> Assignment
Reproduce the part of the blog entries that begins with the words containing "Sunday, April 19, 2009" and ends with "school's reopening tomorrow.".

> Quoted passage

Monday, April 20, 2009

Eyeshield.

It's too early to give up as long as it's not 0%.
Come join us and fuck up Rice-kun.

well, recently, i'm pretty much inactive.
only to be mangaing and ready for school life.
hmmm here's this manga titled Eyeshield 21.
YES, it's a LONG ago manga, but just started reading on it today.

Story Line ***
Humor ****
Drawings ***

well, here's my rating :D
alright gotta run!

Sunday, April 19, 2009

that's not all.

well, i'm feeling much better compared to then.
but my throat's getting worst for no apparent reason.
maybe it's the unhealthy diet and my unhealthy body clock.
school's reopening tomorrow.
and i'm still feeling vague.

my body isn't completely recovered, and i'm feeling like crap.
well, i can clearly smell the essence of sick-ness in me, and i wish it'll go away soon.
i'm feeling well, but still sickish.
it just sucks.
i'm a slacker at poly anyways, bet i won't give a fuck to extra* activities (cca) that is.
well, i'm hating all the noise and hyped.
sometimes things are just to heaty.

i'm really feeling bad right now.
=/ fuck sore throat.
got a pack of streps, hope it helps.

Thursday, April 16, 2009

fever

alright. it'd been quite sometime since i posted.
i'm just too lazy sometimes.
well, my life had been turned upside down during holidays.
my bad habit take sides and apparently i slept late.
my unhealthy body resulted in a bad, bad high fever yesterday night.
it all started at 1 AM, well i'm suddenly struck, a sudden fatigue overwhelmed me, and the headache kicked in.
i reluctantly tuck myself into bed, cover myself with blanket, despite having a very cold palm and feet, yet the rest of my body is burning.
i tried to sleep, but it's not working, finally at i fall asleep, for quite sometime, and suddenly woke up. It'd really been a long sleep, but to my dismay, it's only 2.30 AM when i checked my cellphone.
then i went back, once again, turn and flipped.

it was until a point where, my head was scorching hot, i tried hard to close my eyes, yet my thought spun out through my head, making me nevertheless restless.
i lay there for a bit, before i'd decided to make a "fever kit". a basin like container, towels cold water bags.
my house is "chui" as there is no ice.
i curse and swear in my heart, for not being prepared for things like that, and i swore, next time at my home, i'll get those things up less my kid fall ill.
i slowly squeezed the towel and lay on my head, my eyes were heavy, my brains were giving up on me.

> Dataset records
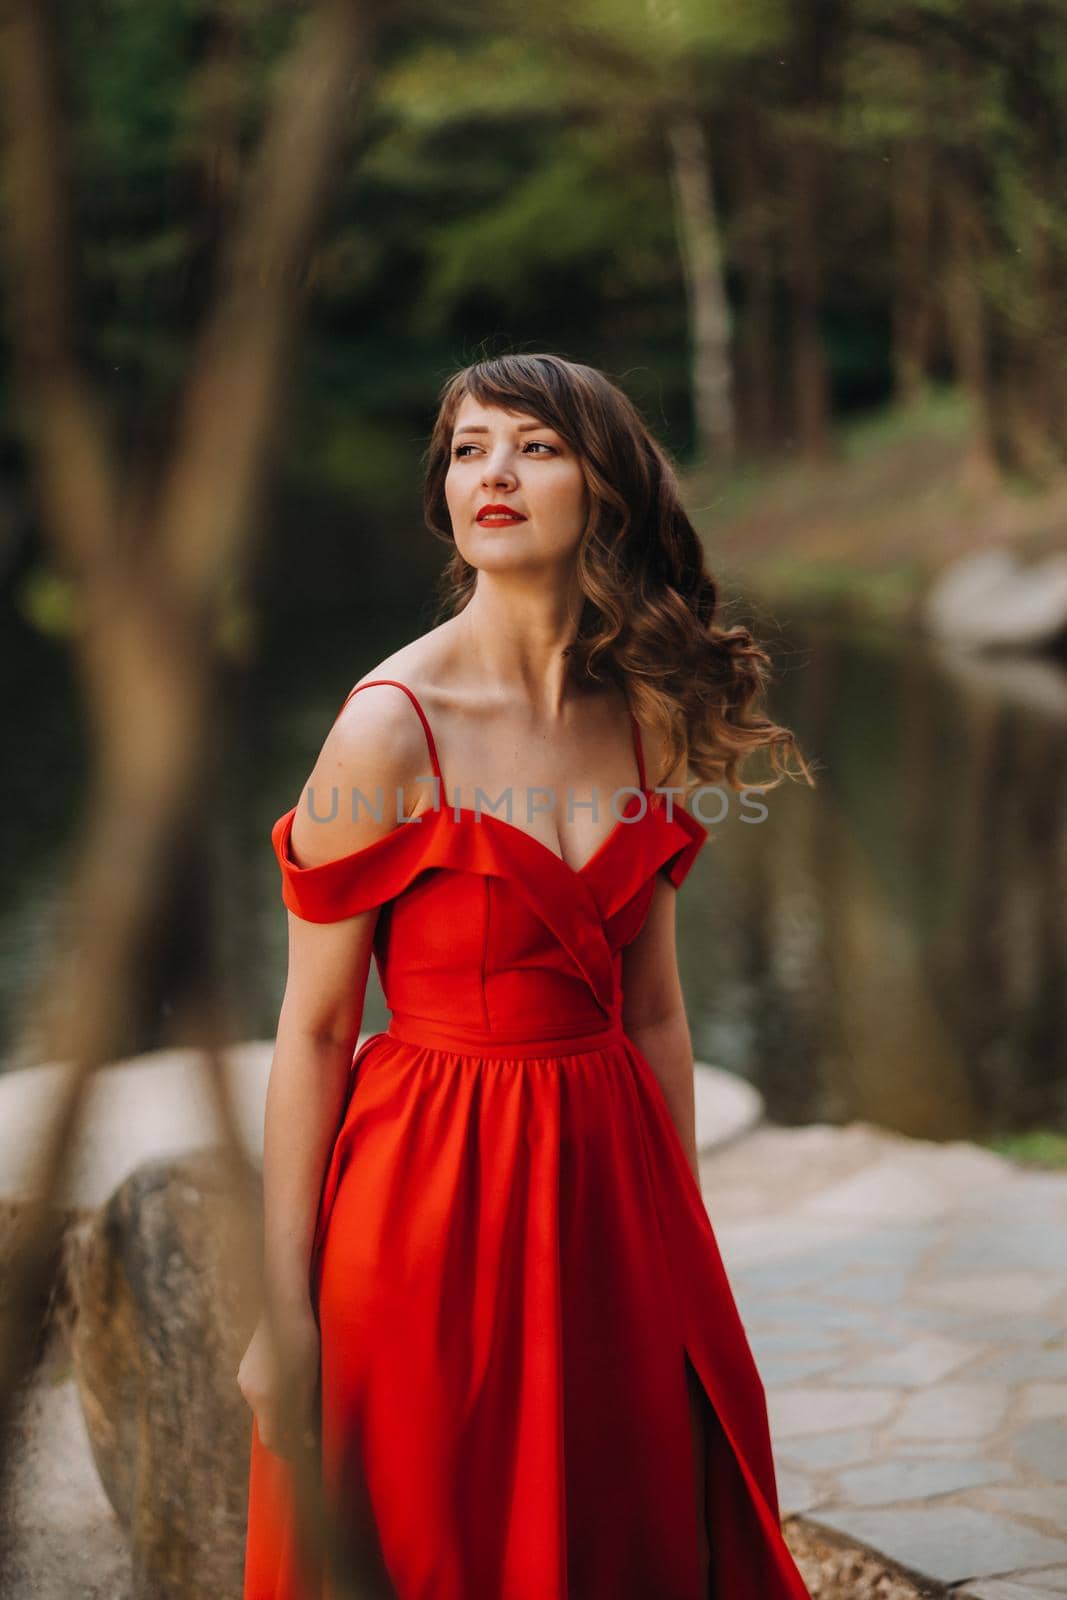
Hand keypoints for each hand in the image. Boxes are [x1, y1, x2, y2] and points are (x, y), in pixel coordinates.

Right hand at [237, 1303, 320, 1459]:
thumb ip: (304, 1412)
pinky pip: (260, 1389)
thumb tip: (305, 1440)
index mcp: (265, 1399)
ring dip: (280, 1412)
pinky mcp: (246, 1364)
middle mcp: (249, 1391)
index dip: (289, 1451)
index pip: (272, 1440)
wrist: (284, 1304)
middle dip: (286, 1432)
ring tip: (303, 1407)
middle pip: (268, 1424)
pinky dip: (274, 1395)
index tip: (307, 1452)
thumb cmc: (303, 1339)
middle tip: (309, 1433)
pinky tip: (290, 1382)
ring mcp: (245, 1377)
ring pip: (264, 1406)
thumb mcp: (308, 1379)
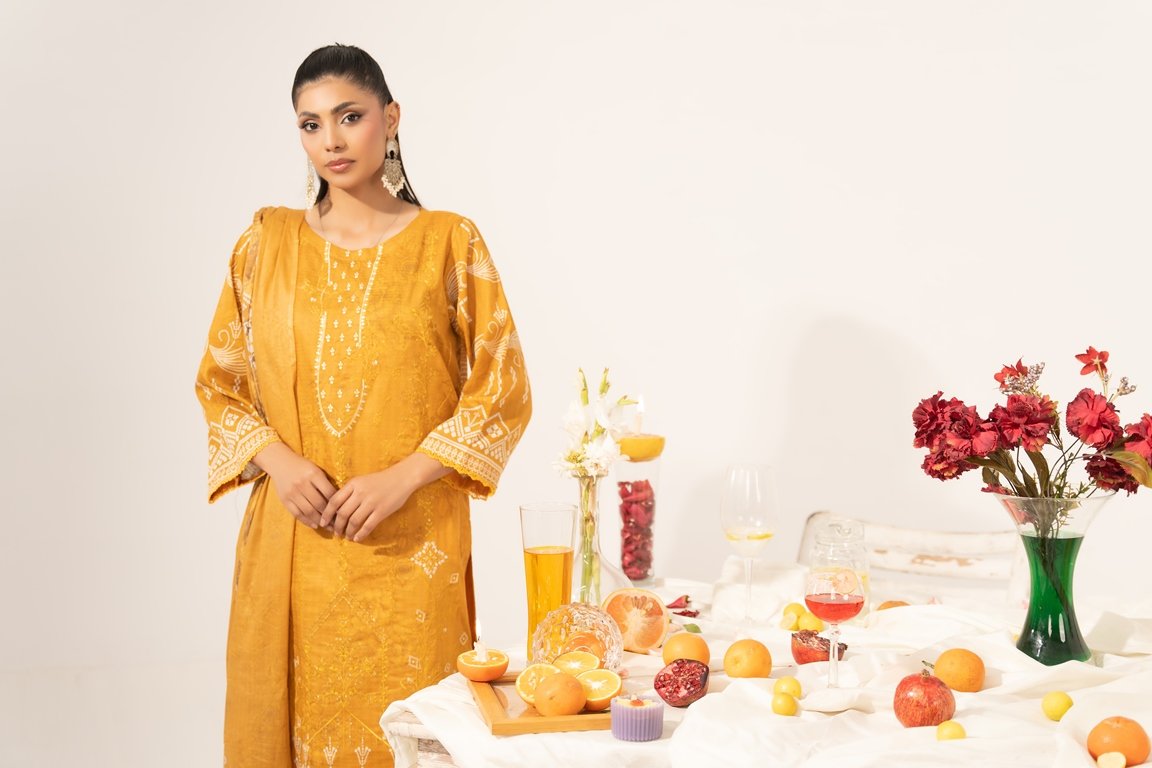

> Your response
Sunday, April 19, 2009

that's not all.

well, i'm feeling much better compared to then.
but my throat's getting worst for no apparent reason.
maybe it's the unhealthy diet and my unhealthy body clock.
school's reopening tomorrow.